Uitdrukkelijk is gesteld dat bij opgravingen, samenvoegingen en de ruiming van graven, naast de beheerder, alleen de personen aanwezig mogen zijn die met de werkzaamheden zijn belast. Dat is onder meer ter voorkoming van hinder bij de werkzaamheden en ter voorkoming van ongewenste psychische belasting van derden.
Met dit artikel wordt beoogd plechtigheden ordelijk te doen verlopen. Bijeenkomsten die het karakter van een plechtigheid te buiten gaan, kunnen aangemerkt worden als een “openbare manifestatie”, waar specifieke wet- en regelgeving voor geldt.
HOOFDSTUK 3. VOORSCHRIFTEN VOOR LIJKBEZORGING
Artikel 6. Begraven en asbezorging
Een schriftelijke kennisgeving is nodig, omdat duidelijk vast moet liggen wie de aanvrager of opdrachtgever is, wat voor graf er wordt gevraagd en wie de belanghebbende is of wie de (nieuwe) rechthebbende is die toestemming geeft voor opening van het graf. De “asbezorging” omvat zowel het bijzetten van een urn als de verstrooiing van as.
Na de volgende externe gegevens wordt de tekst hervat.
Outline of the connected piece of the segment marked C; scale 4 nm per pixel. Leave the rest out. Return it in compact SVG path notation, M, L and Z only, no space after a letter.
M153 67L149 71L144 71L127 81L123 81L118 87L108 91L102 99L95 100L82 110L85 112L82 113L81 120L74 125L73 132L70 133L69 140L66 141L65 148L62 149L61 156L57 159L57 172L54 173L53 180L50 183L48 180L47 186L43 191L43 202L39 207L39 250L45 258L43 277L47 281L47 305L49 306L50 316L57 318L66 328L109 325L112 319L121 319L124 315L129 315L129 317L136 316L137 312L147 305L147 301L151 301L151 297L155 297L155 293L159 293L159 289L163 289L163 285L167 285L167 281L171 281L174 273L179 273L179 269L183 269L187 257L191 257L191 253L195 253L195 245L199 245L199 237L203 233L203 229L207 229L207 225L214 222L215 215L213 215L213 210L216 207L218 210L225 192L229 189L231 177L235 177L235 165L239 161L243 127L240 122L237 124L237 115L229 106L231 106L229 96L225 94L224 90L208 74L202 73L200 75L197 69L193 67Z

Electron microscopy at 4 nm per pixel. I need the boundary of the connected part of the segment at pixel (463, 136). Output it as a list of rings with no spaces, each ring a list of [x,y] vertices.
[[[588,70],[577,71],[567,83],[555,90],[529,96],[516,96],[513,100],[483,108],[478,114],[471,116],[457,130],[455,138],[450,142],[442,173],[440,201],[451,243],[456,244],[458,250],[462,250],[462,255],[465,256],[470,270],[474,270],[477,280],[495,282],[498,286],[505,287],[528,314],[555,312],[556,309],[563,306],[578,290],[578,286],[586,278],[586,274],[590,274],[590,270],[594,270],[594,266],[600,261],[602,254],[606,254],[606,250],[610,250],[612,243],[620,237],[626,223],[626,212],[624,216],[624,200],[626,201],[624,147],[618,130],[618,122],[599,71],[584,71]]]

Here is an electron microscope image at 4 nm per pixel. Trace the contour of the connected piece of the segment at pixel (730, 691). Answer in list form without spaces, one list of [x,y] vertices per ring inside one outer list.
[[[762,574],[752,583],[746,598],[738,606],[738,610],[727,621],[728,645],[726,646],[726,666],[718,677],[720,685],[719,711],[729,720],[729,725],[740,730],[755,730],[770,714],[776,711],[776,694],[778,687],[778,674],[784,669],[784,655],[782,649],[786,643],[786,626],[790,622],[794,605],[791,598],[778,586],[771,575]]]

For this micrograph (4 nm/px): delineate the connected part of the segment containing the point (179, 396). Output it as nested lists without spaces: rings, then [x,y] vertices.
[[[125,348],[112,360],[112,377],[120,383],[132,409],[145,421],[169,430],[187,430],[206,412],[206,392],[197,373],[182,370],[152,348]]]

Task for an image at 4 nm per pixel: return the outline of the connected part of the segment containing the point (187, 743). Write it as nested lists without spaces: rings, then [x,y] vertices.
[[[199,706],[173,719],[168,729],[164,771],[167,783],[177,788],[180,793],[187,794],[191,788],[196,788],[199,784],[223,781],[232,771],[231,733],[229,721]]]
Asverstrooiing buiten de daartoe door de beheerder aangewezen plekken is verboden vanuit esthetisch oogpunt, ter voorkoming van ongewenst aanzicht voor bezoekers en vanuit ethisch en milieuoogpunt, ter voorkoming van de verspreiding van as door wind en regenwater naar naburige graven en paden.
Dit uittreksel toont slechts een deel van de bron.